I couldn’t wait to play the tape for Kelly, who doubled over in laughter

So when I think of Williams, I think of [Michael] Kelly. And when I think of Kelly, I think of Hillary, because Michael was the first American reporter to die in the Iraq invasion, and Hillary Clinton was one of the 29 Democratic senators who voted to authorize that baloney war.

Let’s leave aside the nutty ethnic/gender politics, as much as they explain. I obviously have no problem with attacking Clinton on her Iraq War vote, particularly since she’s currently re-vindicating those of us who supported Obama in the 2008 primaries on foreign policy grounds. I’m not sure what it’s doing in a a Robin Williams remembrance, but whatever.
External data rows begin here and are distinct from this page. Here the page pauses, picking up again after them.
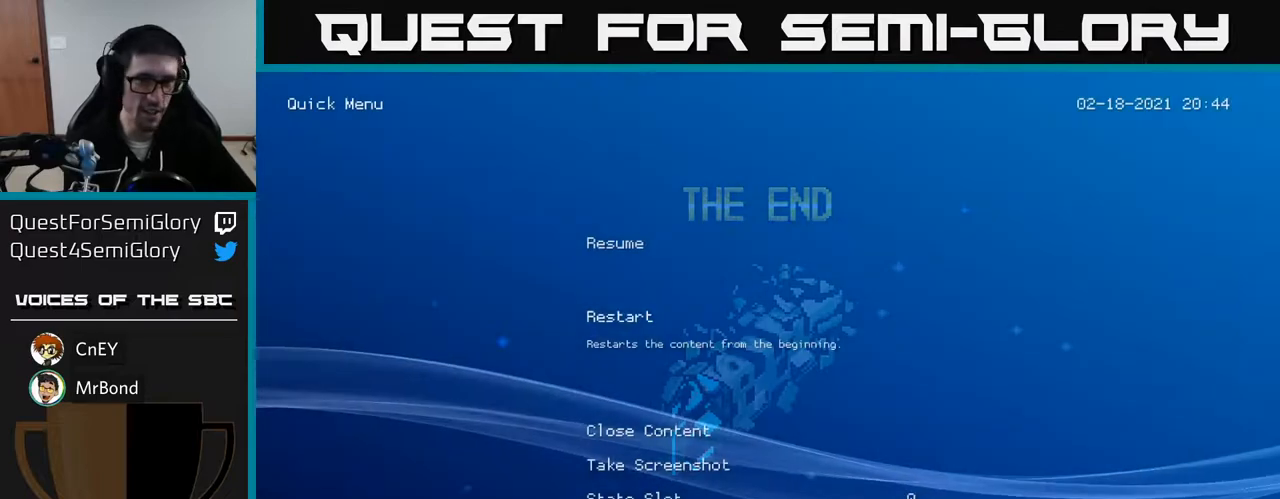
{"buttons": [], "right_stick": "center", "events": []}
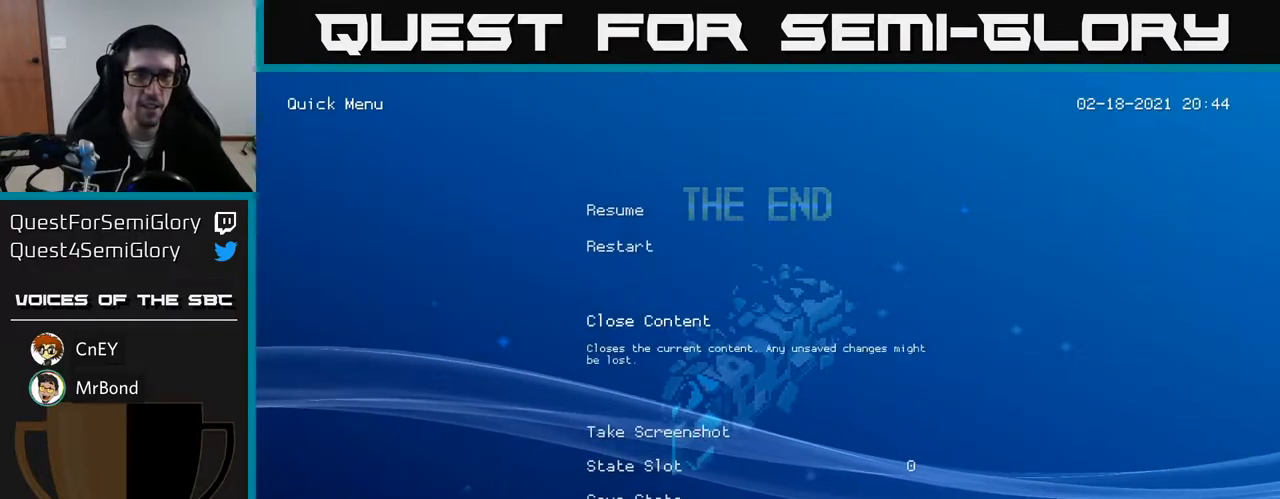
{"buttons": [], "right_stick": "center", "events": []}
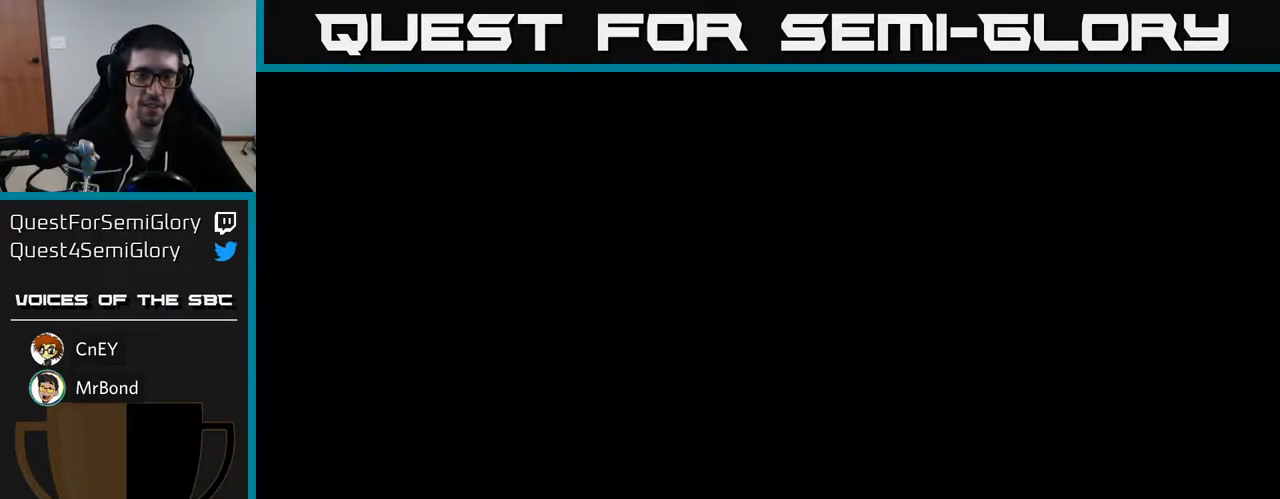
{"buttons": [], "right_stick": "center", "events": []}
But Michael Kelly as a passive victim of the Iraq War? Really? Dowd is apparently hoping we’ve forgotten that Kelly was not merely a fanatical Iraq War supporter, but one of the most disgustingly jingoistic and demagogic ones. “That Kelly was brave in going to cover the combat,” Tom Scocca observes, “does not change the fact that he chose to be bold with other people’s lives.” Here, for example, is Kelly after Al Gore criticized the proposed invasion of Iraq:

Gore’s speech was one no decent politician could have delivered. It was dishonest, cheap, low. It was hollow. It was bereft of policy, of solutions, of constructive ideas, very nearly of facts — bereft of anything other than taunts and jibes and embarrassingly obvious lies. It was breathtakingly hypocritical, a naked political assault delivered in tones of moral condescension from a man pretending to be superior to mere politics. It was wretched. It was vile. It was contemptible. But I understate.
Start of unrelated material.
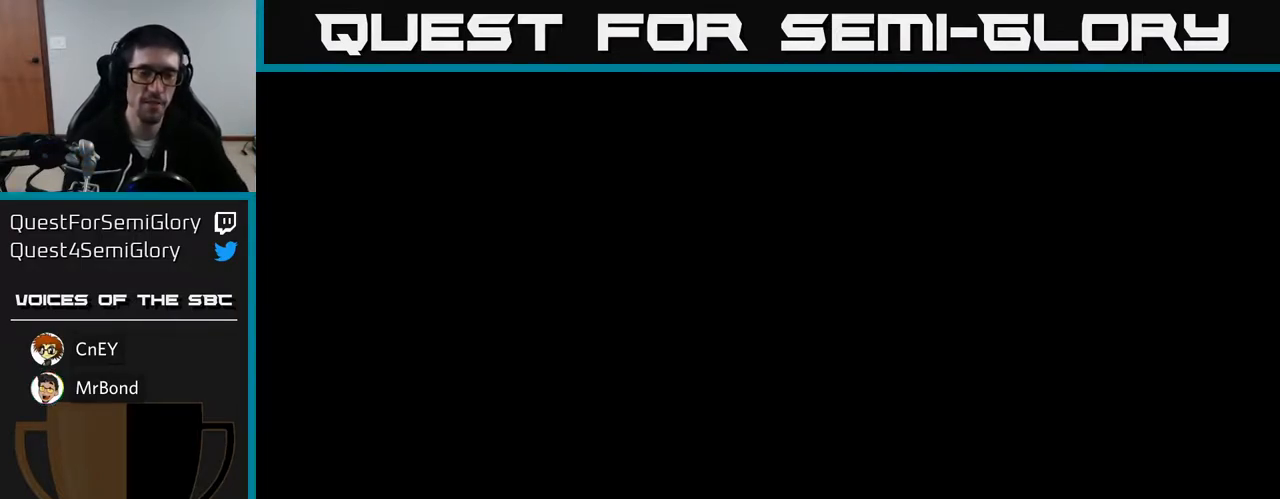
{"buttons": [], "right_stick": "center", "events": [[317, "A", "down"], [467, "A", "up"]]}
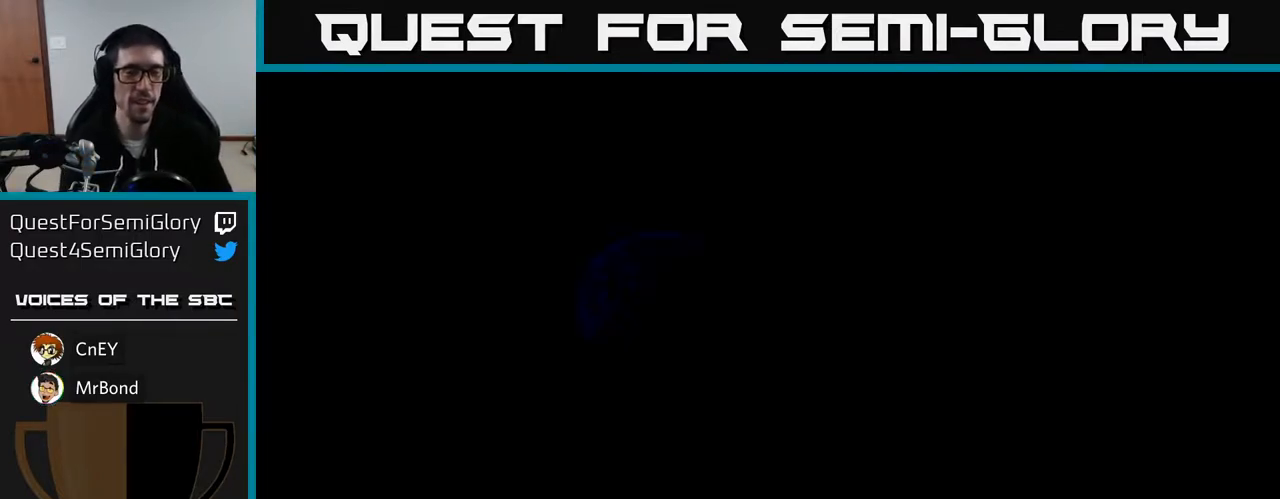
{"buttons": [], "right_stick": "center", "events": [[83, "START", "down"], [250, "START", "up"]]}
The column goes on to call Gore an idiot for saying that Osama bin Laden and other architects of the 9/11 attacks remained at large while Bush was busy preparing an invasion of a country that had nothing to do with 9/11. It must be read to be believed, although I don’t particularly recommend it. More here. I don’t wish death on anyone, but to pretend that Kelly was just a disinterested journalist rather than an influential proponent of the “baloney” Iraq War, please.

On a related note, I see that Dowd will now be writing for the NYT magazine. I assume her assignment will be to take over the “let’s do a point-by-point comparison of people with vaguely similar names” thing. (This week: Jean Vajean and Jean-Claude Van Damme! Are you laughing yet?) For virtually every writer in the world, including those who write obituaries, this assignment would make their writing less funny. But for Dowd, it would be exactly the right level in terms of both intellect and wit.